| THE PROBLEM |
Report each line of the records where "kene" occurs.

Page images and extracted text

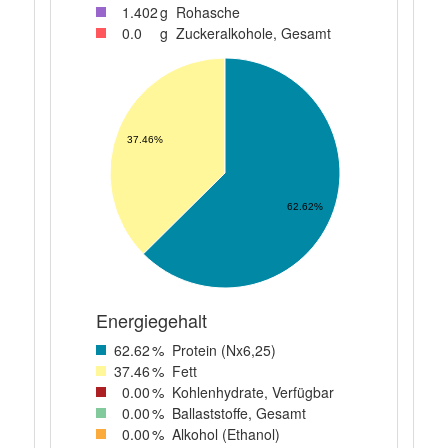
1
.402
g
Rohasche
0
.0
g
Zuckeralkohole, Gesamt
37.46%
62.62%
Energiegehalt
62
.62
%
Protein (Nx6,25)
37
.46
%
Fett
0
.00
%
Kohlenhydrate, Verfügbar
0
.00
%
Ballaststoffe, Gesamt
0
.00
%
Alkohol (Ethanol)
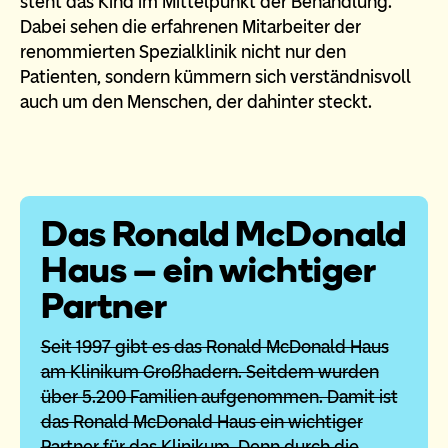
steht das Kind im Mittelpunkt der Behandlung.
Dabei sehen die erfahrenen Mitarbeiter der
renommierten Spezialklinik nicht nur den
Patienten, sondern kümmern sich verständnisvoll
auch um den Menschen, der dahinter steckt.
Das Ronald McDonald
Haus – ein wichtiger
Partner
Seit 1997 gibt es das Ronald McDonald Haus
am Klinikum Großhadern. Seitdem wurden
über 5.200 Familien aufgenommen. Damit ist
das Ronald McDonald Haus ein wichtiger
Partner für das Klinikum. Denn durch die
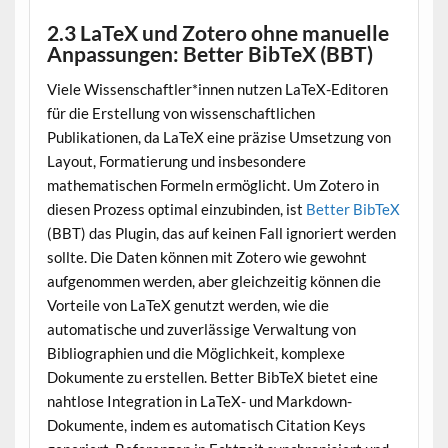
2.3 LaTeX und Zotero ohne manuelle
Anpassungen: Better BibTeX (BBT)
Viele Wissenschaftler*innen nutzen LaTeX-Editoren
für die Erstellung von wissenschaftlichen
Publikationen, da LaTeX eine präzise Umsetzung von
Layout, Formatierung und insbesondere
mathematischen Formeln ermöglicht. Um Zotero in
diesen Prozess optimal einzubinden, ist
Better BibTeX
(BBT) das Plugin, das auf keinen Fall ignoriert werden
sollte. Die Daten können mit Zotero wie gewohnt
aufgenommen werden, aber gleichzeitig können die
Vorteile von LaTeX genutzt werden, wie die
automatische und zuverlässige Verwaltung von
Bibliographien und die Möglichkeit, komplexe
Dokumente zu erstellen. Better BibTeX bietet eine
nahtlose Integration in LaTeX- und Markdown-
Dokumente, indem es automatisch Citation Keys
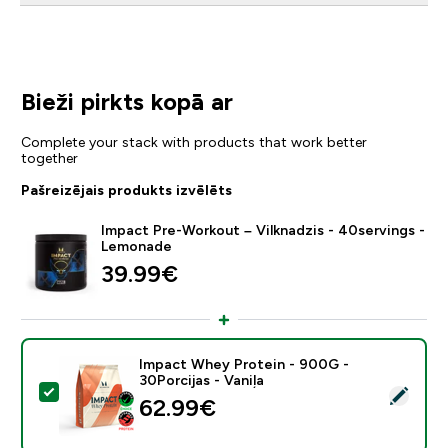
Bieži pirkts kopā ar
Complete your stack with products that work better
together
Pašreizējais produkts izvēlēts
Impact Pre-Workout – Vilknadzis - 40servings -
Lemonade
39.99€‎
Impact Whey Protein - 900G -
30Porcijas - Vaniļa
Atlasīt šo produktu - Impact Whey Protein - 900G - 30
62.99€‎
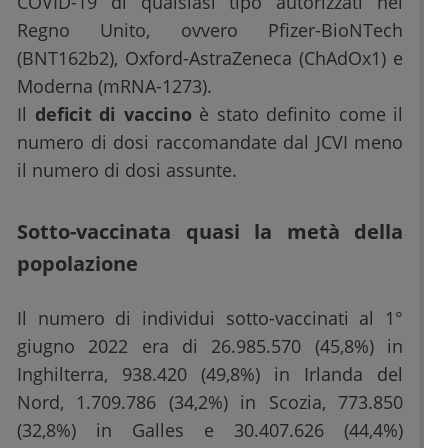
COVID-19 di qualsiasi tipo autorizzati nel
Regno Unito, ovvero Pfizer-BioNTech
(BNT162b2), Oxford-AstraZeneca (ChAdOx1) e
Moderna (mRNA-1273).
Il
deficit di vaccino
è stato definito come il
numero di dosi raccomandate dal JCVI meno
il numero di dosi assunte.
Sotto-vaccinata quasi la metà della
popolazione
Il numero di individui sotto-vaccinati al 1°
giugno 2022 era di 26.985.570 (45,8%) in
Inghilterra, 938.420 (49,8%) in Irlanda del
Nord, 1.709.786 (34,2%) in Scozia, 773.850
(32,8%) in Galles e 30.407.626 (44,4%)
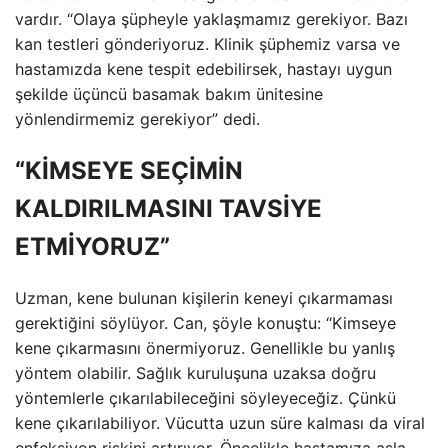
vardır. “Olaya şüpheyle yaklaşmamız gerekiyor. Bazı
kan testleri gönderiyoruz. Klinik şüphemiz varsa ve
hastamızda kene tespit edebilirsek, hastayı uygun
şekilde üçüncü basamak bakım ünitesine
yönlendirmemiz gerekiyor” dedi.
“KİMSEYE SEÇİMİN
KALDIRILMASINI TAVSİYE
ETMİYORUZ”
Uzman, kene bulunan kişilerin keneyi çıkarmaması
gerektiğini söylüyor. Can, şöyle konuştu: “Kimseye
kene çıkarmasını önermiyoruz. Genellikle bu yanlış
yöntem olabilir. Sağlık kuruluşuna uzaksa doğru
yöntemlerle çıkarılabileceğini söyleyeceğiz. Çünkü
kene çıkarılabiliyor. Vücutta uzun süre kalması da viral
enfeksiyon riskini artırıyor. Öncelikle hastamıza asla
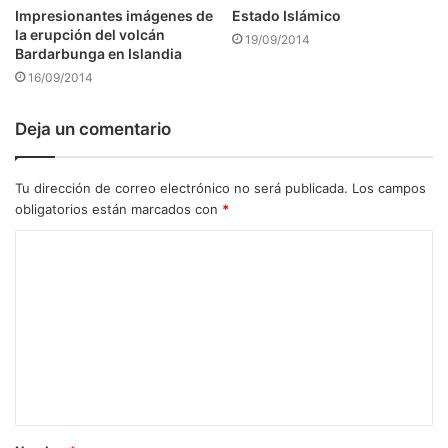
Impresionantes imágenes de
Estado Islámico
la erupción del volcán
19/09/2014
Bardarbunga en Islandia
16/09/2014
Deja un comentario
Tu dirección de correo electrónico no será publicada.
Los campos
obligatorios están marcados con
*
C
o
m
e
n
t
a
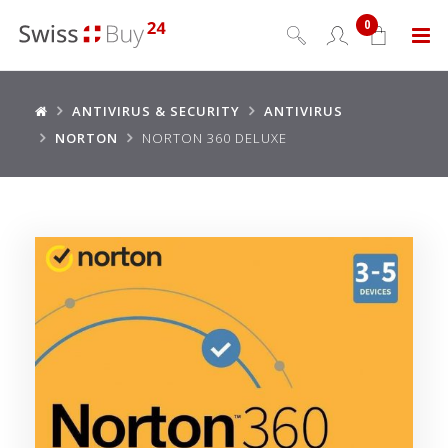
0
Menu
ANTIVIRUS & SECURITY
ANTIVIRUS
NORTON
NORTON 360 DELUXE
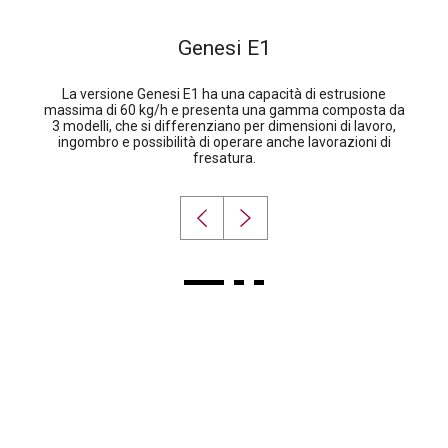
Genesi E1
La versione Genesi E1 ha una capacità di estrusione
massima di 60 kg/h e presenta una gamma composta da
3 modelli, che si differenziano per dimensioni di lavoro,
ingombro e possibilità di operare anche lavorazioni di
fresatura.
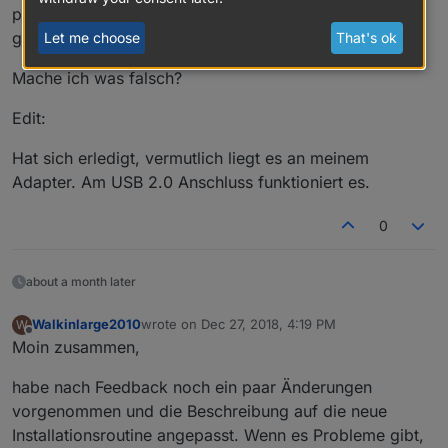
passiert leider nichts weiter.. ich habe ca. 15 Minuten
gewartet…
Let me choose
That's ok
Mache ich was falsch?
Edit:
Hat sich erledigt, vermutlich liegt es an meinem
Adapter. Am USB 2.0 Anschluss funktioniert es.
0
about a month later
Walkinlarge2010
wrote on
Dec 27, 2018, 4:19 PM
W
last edited by
Offline
Moin zusammen,
habe nach Feedback noch ein paar Änderungen
vorgenommen und die Beschreibung auf die neue
Installationsroutine angepasst. Wenn es Probleme gibt,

| ANSWER BOX |
hastamızda kene tespit edebilirsek, hastayı uygun
Uzman, kene bulunan kişilerin keneyi çıkarmaması
kene çıkarmasını önermiyoruz. Genellikle bu yanlış
kene çıkarılabiliyor. Vücutta uzun süre kalması da viral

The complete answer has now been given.